#### Brief
Return the lines below that carry the word "УЛИЦА".
══ Information ══
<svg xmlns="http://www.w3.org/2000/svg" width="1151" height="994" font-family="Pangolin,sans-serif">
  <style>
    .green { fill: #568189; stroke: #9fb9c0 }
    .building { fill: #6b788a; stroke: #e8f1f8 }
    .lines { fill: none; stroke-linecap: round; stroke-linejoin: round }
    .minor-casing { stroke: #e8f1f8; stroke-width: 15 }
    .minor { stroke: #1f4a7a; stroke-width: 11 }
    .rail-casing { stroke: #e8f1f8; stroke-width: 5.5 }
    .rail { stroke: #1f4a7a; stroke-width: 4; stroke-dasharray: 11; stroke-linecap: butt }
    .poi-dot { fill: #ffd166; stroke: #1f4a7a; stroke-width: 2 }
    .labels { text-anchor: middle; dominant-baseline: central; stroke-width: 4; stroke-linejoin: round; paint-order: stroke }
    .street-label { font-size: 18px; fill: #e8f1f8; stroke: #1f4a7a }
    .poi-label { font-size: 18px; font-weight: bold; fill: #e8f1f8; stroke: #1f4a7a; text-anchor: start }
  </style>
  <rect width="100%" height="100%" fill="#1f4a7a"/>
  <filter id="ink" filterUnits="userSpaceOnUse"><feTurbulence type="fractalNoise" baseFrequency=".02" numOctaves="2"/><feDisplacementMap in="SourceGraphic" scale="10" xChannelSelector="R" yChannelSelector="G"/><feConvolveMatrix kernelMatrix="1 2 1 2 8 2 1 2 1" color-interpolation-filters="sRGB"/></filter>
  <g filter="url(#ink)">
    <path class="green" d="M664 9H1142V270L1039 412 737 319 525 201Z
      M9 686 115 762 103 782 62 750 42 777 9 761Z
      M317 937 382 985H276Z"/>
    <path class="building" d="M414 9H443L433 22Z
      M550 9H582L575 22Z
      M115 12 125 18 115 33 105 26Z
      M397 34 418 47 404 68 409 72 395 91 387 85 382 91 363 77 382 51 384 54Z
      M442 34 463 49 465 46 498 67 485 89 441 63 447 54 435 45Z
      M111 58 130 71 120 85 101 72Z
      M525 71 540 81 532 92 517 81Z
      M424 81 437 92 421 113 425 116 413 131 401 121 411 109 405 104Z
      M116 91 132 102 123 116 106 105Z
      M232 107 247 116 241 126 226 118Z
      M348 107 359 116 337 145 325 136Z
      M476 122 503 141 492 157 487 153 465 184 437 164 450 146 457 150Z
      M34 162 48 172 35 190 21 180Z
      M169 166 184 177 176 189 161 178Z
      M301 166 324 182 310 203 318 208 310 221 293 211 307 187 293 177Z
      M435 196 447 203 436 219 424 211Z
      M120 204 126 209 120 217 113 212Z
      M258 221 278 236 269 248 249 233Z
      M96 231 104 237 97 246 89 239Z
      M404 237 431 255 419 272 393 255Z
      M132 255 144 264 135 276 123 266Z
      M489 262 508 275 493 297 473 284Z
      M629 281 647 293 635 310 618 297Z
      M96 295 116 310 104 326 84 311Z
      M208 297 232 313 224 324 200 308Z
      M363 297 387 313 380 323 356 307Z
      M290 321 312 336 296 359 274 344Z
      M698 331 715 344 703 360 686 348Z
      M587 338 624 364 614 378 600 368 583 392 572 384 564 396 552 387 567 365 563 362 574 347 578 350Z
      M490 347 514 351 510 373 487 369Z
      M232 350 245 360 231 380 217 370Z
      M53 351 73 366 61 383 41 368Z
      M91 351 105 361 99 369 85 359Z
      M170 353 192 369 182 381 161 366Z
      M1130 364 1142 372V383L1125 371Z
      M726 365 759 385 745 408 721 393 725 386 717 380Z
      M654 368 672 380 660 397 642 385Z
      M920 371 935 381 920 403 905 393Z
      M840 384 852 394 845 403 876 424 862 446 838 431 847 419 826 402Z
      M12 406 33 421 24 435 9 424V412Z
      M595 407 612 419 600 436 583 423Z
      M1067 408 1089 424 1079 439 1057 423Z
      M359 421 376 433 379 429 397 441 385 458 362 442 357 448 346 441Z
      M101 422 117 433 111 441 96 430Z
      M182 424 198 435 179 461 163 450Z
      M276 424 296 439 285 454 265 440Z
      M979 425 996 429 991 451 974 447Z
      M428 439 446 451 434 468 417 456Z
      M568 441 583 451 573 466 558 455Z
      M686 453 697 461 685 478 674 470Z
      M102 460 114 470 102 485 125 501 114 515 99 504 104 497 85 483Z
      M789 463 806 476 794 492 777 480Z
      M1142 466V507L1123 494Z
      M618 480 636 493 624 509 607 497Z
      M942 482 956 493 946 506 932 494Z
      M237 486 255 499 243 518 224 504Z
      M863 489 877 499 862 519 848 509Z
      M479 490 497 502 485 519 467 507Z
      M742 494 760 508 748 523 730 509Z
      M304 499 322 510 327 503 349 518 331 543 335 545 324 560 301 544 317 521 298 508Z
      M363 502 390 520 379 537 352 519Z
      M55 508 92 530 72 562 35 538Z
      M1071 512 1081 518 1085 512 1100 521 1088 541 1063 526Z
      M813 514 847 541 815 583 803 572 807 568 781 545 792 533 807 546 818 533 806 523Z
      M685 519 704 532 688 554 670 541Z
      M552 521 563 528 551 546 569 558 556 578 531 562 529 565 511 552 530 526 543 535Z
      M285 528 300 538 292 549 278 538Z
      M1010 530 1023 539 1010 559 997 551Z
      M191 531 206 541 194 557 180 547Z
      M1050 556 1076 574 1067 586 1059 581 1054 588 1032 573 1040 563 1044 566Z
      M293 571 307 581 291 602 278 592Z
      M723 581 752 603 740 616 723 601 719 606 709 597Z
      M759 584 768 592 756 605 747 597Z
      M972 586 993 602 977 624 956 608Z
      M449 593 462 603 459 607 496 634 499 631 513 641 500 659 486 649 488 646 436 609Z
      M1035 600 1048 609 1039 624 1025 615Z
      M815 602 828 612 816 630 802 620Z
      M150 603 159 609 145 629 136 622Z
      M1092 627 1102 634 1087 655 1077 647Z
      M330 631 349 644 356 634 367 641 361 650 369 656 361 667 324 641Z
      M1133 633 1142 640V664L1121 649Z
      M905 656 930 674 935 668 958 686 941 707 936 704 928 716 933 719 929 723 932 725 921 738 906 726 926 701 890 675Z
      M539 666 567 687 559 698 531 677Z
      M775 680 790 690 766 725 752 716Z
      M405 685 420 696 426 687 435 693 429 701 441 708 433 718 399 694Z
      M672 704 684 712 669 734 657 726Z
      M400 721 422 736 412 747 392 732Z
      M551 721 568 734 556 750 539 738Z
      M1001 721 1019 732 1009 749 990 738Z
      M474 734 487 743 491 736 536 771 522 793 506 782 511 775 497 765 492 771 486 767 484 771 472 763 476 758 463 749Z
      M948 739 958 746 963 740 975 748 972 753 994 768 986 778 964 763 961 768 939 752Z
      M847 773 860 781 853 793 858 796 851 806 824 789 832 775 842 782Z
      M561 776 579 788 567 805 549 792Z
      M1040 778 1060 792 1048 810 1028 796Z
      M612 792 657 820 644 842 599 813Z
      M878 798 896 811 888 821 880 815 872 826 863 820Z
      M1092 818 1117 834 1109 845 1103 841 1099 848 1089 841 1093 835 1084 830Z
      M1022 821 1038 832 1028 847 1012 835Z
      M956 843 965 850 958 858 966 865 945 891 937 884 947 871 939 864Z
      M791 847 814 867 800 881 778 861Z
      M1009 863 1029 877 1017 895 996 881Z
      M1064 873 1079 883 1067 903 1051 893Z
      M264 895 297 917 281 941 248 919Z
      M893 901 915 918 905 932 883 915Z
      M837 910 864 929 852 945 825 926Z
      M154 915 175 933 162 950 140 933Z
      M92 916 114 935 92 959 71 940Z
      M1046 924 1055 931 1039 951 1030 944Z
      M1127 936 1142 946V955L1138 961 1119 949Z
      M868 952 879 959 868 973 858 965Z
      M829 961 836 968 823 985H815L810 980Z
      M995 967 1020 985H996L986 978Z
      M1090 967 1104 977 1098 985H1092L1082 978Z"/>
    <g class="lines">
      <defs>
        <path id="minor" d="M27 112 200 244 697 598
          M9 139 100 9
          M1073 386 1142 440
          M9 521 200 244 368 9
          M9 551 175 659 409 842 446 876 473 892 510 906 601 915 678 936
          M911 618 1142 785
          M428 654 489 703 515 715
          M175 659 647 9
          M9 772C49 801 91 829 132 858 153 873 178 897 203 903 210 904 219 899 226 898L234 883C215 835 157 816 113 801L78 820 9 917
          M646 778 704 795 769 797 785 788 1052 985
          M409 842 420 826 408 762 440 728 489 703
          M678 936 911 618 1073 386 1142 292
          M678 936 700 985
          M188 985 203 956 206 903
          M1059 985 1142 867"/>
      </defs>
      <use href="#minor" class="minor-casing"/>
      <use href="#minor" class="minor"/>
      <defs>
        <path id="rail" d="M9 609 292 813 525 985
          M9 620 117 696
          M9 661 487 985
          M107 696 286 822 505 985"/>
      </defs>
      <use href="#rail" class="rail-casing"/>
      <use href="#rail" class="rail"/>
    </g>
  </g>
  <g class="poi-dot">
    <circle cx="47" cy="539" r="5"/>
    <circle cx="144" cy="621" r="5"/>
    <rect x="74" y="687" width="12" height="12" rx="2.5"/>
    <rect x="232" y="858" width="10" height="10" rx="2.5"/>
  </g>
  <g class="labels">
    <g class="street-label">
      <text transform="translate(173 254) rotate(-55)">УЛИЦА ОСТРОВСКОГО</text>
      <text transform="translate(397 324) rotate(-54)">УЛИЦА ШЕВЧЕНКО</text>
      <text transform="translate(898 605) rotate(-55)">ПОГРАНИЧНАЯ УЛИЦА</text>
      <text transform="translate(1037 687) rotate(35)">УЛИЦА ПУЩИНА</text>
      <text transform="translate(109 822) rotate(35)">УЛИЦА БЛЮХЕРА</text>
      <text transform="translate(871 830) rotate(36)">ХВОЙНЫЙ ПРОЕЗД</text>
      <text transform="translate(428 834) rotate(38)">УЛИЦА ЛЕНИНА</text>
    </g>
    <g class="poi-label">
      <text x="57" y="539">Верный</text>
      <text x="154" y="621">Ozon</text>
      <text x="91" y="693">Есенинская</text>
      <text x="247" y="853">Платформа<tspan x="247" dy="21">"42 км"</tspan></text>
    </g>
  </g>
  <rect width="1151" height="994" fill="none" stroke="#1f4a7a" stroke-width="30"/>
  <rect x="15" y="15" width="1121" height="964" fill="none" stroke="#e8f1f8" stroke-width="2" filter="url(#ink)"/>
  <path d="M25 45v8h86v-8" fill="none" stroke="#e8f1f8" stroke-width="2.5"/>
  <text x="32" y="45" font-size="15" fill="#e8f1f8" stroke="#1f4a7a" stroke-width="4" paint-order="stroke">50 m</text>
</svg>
═══
#### Written reply
      <text transform="translate(173 254) rotate(-55)">УЛИЦА ОСТРОВСКОГО</text>
      <text transform="translate(397 324) rotate(-54)">УЛИЦА ШЕВЧЕНКО</text>
      <text transform="translate(898 605) rotate(-55)">ПОГРАНИЧНАЯ УЛИЦА</text>
      <text transform="translate(1037 687) rotate(35)">УЛИЦА ПУЩИНА</text>
      <text transform="translate(109 822) rotate(35)">УЛИЦА БЛЮХЕРА</text>
      <text transform="translate(428 834) rotate(38)">УЛИЦА ЛЕНИНА</text>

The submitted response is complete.